Copy from the first line below down to and including the line with "left front paw: (291, 244)". Skip the pictures.

[Collected data entries]
------------------------

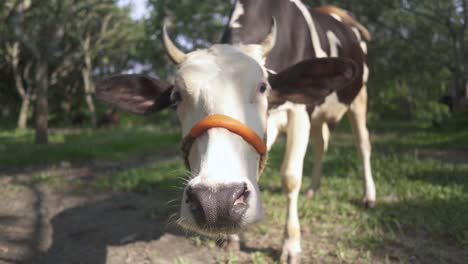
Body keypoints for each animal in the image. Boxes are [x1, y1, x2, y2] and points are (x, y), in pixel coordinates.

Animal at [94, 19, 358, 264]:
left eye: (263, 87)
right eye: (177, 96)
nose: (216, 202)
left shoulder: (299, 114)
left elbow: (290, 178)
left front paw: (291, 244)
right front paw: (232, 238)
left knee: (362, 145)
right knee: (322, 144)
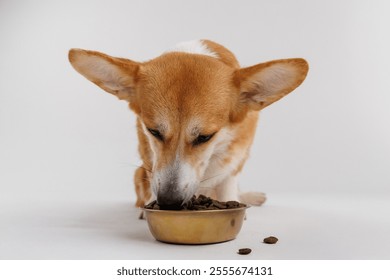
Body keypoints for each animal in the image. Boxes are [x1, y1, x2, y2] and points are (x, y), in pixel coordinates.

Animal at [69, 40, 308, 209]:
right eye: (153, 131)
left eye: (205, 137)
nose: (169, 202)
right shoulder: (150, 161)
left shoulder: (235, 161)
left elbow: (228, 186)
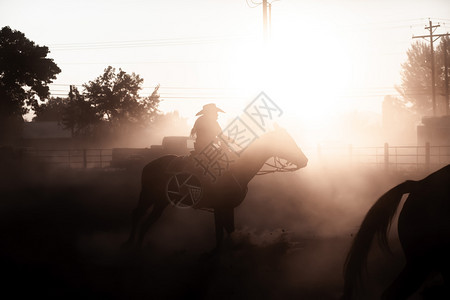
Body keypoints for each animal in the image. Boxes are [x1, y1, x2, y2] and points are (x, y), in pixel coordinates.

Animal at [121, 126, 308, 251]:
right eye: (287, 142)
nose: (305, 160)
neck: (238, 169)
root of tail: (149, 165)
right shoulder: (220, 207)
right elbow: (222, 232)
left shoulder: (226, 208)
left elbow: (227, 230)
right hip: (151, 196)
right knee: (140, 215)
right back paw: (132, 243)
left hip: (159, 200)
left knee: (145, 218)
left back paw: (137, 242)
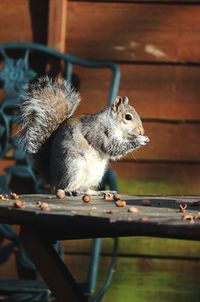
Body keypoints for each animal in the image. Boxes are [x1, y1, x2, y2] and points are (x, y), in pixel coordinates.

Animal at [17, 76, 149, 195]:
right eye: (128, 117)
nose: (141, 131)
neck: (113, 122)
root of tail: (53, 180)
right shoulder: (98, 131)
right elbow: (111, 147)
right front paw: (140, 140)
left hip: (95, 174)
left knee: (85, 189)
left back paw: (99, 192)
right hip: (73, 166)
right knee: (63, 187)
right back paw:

------------------------

Task result:
Body keypoints for each animal in the image. Boxes are [x1, y1, x2, y2] and points are (x, y), in pixel coordinates.

Animal at [94, 19, 358, 264]:
left eye: (263, 87)
right eye: (177, 96)
nose: (216, 202)
left shoulder: (299, 114)
left elbow: (290, 178)
left front paw: (291, 244)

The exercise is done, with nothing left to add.